Townhall: Obama, criticized by Republicans for his unwillingness to negotiate over the debt ceiling, also said that beyond the immediate harm, there were larger issues at stake for future presidents and for democracy.
“This is not just for me. It’s also for my successors in office, whatever party they’re from. They shouldn’t have to pay a ransom either for Congress doing its basic job. We gotta put a stop to it,” he said.
Obama acknowledged that he was at a disadvantage in the public relations battle because asking lawmakers to raise the debt ceiling “is a lousy name” that voters can come to equate with authorizing more debt.
“It is not raising our debt,” he said. “This does not add a dime to our debt.”
‘RISK OF A VERY DEEP RECESSION’
As if the Recession for the last 5 years+ isn’t “deep”
And remember kiddies that raising the debt limit doesn’t raise the debt!!!
Orwell couldn’t do better.
“You don’t get a chance to call your bank and say, ‘I’m not going to pay my mortgage this month unless you throw in a new car and an Xbox.'” he said.
Yeah, just raise my credit line so I can just spend even more. It’s not like I’m increasing my debt or anything. 🙂
When in debt, raise the credit limit of what you can spend so that you aren’t making more debt!!! 🙂
So in the face of this babble…
Thomas Sowell: If the continued existence of mathematics depended on the ability of the Republicans to defend the proposition that two plus two equals four, that would probably mean the end of mathematics and of all the things that require mathematics.
Republican Speaker of the House of Representatives, John Boehner, epitomized what has been wrong with the Republicans for decades when he emerged from a White House meeting last Wednesday, went over to the assembled microphones, briefly expressed his disgust with the Democrats’ intransigence and walked on away.

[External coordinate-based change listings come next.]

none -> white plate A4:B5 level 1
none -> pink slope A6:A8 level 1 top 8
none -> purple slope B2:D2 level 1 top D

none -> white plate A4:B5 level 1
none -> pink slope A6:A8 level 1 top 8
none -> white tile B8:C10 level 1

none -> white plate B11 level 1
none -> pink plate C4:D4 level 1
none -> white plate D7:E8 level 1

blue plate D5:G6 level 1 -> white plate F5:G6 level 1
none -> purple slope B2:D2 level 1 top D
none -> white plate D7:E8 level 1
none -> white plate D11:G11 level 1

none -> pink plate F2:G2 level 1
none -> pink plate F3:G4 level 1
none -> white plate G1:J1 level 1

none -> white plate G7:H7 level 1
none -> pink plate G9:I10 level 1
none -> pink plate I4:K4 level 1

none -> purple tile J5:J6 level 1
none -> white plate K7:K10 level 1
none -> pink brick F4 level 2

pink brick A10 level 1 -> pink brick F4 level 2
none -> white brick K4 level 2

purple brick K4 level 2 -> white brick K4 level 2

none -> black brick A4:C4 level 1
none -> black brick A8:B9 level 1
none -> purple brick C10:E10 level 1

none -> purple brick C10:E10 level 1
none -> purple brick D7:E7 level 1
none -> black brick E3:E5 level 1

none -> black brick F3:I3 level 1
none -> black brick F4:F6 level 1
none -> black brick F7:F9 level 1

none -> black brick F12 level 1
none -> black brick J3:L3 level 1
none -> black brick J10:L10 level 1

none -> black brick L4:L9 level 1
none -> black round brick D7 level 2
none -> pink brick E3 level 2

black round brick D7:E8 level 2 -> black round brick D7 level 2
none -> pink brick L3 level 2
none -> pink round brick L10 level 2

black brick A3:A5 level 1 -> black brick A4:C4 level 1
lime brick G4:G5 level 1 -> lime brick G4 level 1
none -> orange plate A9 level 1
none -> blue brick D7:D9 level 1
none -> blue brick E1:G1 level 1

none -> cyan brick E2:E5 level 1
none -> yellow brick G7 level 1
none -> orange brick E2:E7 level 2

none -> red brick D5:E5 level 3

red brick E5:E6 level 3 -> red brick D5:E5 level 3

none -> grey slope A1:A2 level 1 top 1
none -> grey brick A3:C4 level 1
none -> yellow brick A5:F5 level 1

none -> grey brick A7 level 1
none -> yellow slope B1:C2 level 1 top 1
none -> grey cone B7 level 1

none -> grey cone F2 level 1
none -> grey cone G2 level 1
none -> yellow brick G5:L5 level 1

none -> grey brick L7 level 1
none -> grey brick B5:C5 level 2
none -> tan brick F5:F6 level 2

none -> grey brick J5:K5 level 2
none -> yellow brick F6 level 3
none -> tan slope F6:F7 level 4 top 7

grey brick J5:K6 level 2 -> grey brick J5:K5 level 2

We are in the midst of a national crisis, immediately affecting millions of Americans and potentially affecting the kind of country this will become if ObamaCare goes into effect — and yet, with multiple television network cameras focused on Speaker Boehner as he emerged from the White House, he couldn’t be bothered to prepare a statement that would help clarify a confused situation, full of fallacies and lies.
Boehner was not unique in having a blind spot when it comes to recognizing the importance of articulation and the need to put some serious time and effort into presenting your case in a way that people outside the Beltway would understand. On the contrary, he has been all too typical of Republican leaders in recent decades.
When the government was shut down during the Clinton administration, Republican leaders who went on television to tell their side of the story talked about “OMB numbers” versus “CBO numbers” — as if most people beyond the Beltway knew what these abbreviations meant or why the statistics in question were relevant to the shutdown. Why talk to them in Beltway-speak?
When Speaker Boehner today goes around talking about the “CR,” that is just more of the same thinking — or lack of thinking. Policy wonks inside the Beltway know that he is talking about the “continuing resolution” that authorizes the existing level of government spending to continue, pending a new budget agreement.
But, believe it or not, there are lots of citizens and voters outside the Beltway. And what is believed by those people whom too many Republicans are talking past can decide not only the outcome of this crisis but the fate of the nation for generations to come.
You might think that the stakes are high enough for Republicans to put in some serious time trying to clarify their message. As the great economist Alfred Marshall once said, facts do not speak for themselves. If we are waiting for the Republicans to do the speaking, the country is in big trouble.
Democrats, by contrast, are all talk. They could sell refrigerators to Eskimos before Republicans could sell them blankets.
Indeed, Democrats sold Barack Obama to the American public, which is an even more amazing feat, considering his complete lack of relevant experience and questionable (at best) loyalty to the values and institutions of this country.
The Democrats have obviously given a lot of attention to articulation, including coordinated articulation among their members. Some years ago, Senator Chuck Schumer was recorded, apparently without his knowledge, telling fellow Democrats to keep using the word “extremist” when discussing Republicans.
Even earlier, when George W. Bush first ran for President, the word that suddenly began appearing everywhere was “gravitas” — as in the endlessly repeated charge that Bush lacked “gravitas.” People who had never used that word before suddenly began using it all the time.
Today, the Democrats’ buzzword is “clean” — as in the endlessly repeated statement that Republicans in the House of Representatives should send a “clean” bill to the Senate. Anything less than a blank check is not considered a “clean” bill.
The Constitution gives the House of Representatives the responsibility to originate all spending bills, based on what they think should and should not be funded. But the word “clean” is now apparently supposed to override the Constitution.
If Republicans want to show some seriousness about articulating their case, they might start by deleting the abbreviation “CR” from their vocabulary. As has been said, “The journey of a thousand miles begins with a single step.” That journey is long overdue.